Younger Americans are often surprised to learn that California was a Republican-friendly state for decades. Other than in the 1964 LBJ landslide win over Goldwater, Californians supported a Republican for President every cycle from 1952 through 1988. However, by the early 1990s, the increasing diversity of the state began to alter the political landscape, just as it is doing now nationally.

The debate within the California GOP at the time was eerily similar to that happening within the national Republican Party today. Virtually all Republican leaders conceded that the rise of Latino and Asian-American voters required some response, but what that response should be was the subject of intense disagreement.

California GOP reformers, noting that a Democratic Presidential Candidate (Bill Clinton) had broken the GOP lock on the state in 1992 with strong support from minority voters, argued that the party had to modernize by reaching out to people of color. A different faction, who pointed out that Clinton had captured only 46% of the popular vote and that Ross Perot had attracted many conservative white voters, insisted that the Republican party needed to go hard right, including by making race-based appeals to white voters.

The two GOP factions battled each other in the lead-up to the 1994 gubernatorial election and the “double-downers” won. Anti-immigrant ballot Proposition 187 was the central issue of the contest, and like any Californian I can attest to the venomous, racially-divisive nature of the debate that surrounded it. Republican Pete Wilson publicly embraced the measure at every campaign stop, and rode anti-immigrant sentiment to re-election with strong support from White voters.

In the process, Wilson and those who advised him to double-down on white voters did lasting damage to the California Republican Party from which it has never recovered. In the minds of much of the population of this minority-majority state, the GOP is the party of white people who don’t like non-white people, a branding that — fair or not — repulses most minority voters and no small number of white voters as well.

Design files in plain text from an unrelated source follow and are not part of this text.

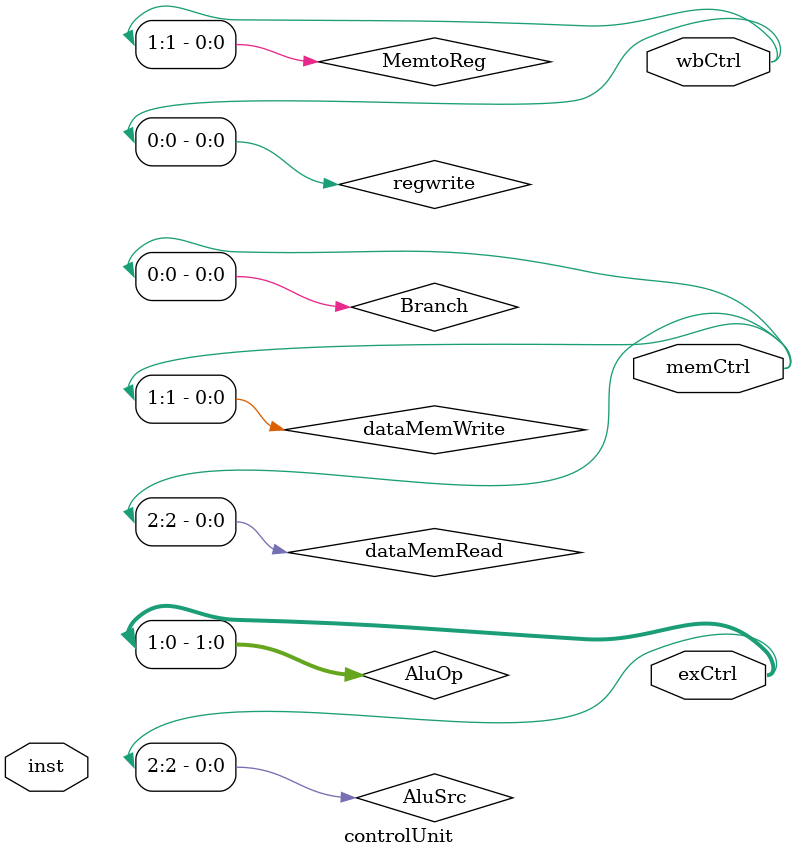
<source format=v>

module controlUnit(
    // current instruction
    input [31:0] inst,

    // CONTROL SIGNALS:
    // control signals for execute stage {AluSrc, AluOp[1:0]}
    output [2:0] exCtrl,

    // for memory stage {dataMemRead, dataMemWrite, Branch}
    output[2:0] memCtrl,

    // for WriteBack Stage {MemtoReg(for Mux select), regwrite(writeback enable)}
    output[1:0] wbCtrl
);
    // EX stage(stage-3)
    reg AluSrc;
    reg [1:0] AluOp;
    assign exCtrl = {AluSrc, AluOp};

    // MEM stage(stage-4)
    reg dataMemRead, dataMemWrite, Branch;
    assign memCtrl = {dataMemRead, dataMemWrite, Branch};
    
    // WB stage(stage-5)
    reg MemtoReg; // mux select signal at writeback stage
    reg regwrite; // write back signal for register file
    assign wbCtrl = {MemtoReg, regwrite};


    // TODO : set control lines based on the instruction!!

endmodule

</source>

Subsequent Democratic Presidential candidates have not even bothered to campaign in California; why should they? They need only stop by to gather big campaign contributions that would have gone to Republicans in prior eras. Traditional Republicans are neutered in the state legislature and have no chance in the gubernatorial race either. The only Republican Governor since Wilson, Arnold Schwarzenegger, won by packaging himself as a post-partisan figure and following it through by rejecting many of the national GOP’s key positions.

The California lesson for the national GOP? Racially divisive appeals to alienated white voters can work, perhaps especially in a mid-term election. Indeed, doubling down on white voters may well work nationally in 2014. But pursuing such short-term electoral rewards is a route to long-term political oblivion in an increasingly diverse America.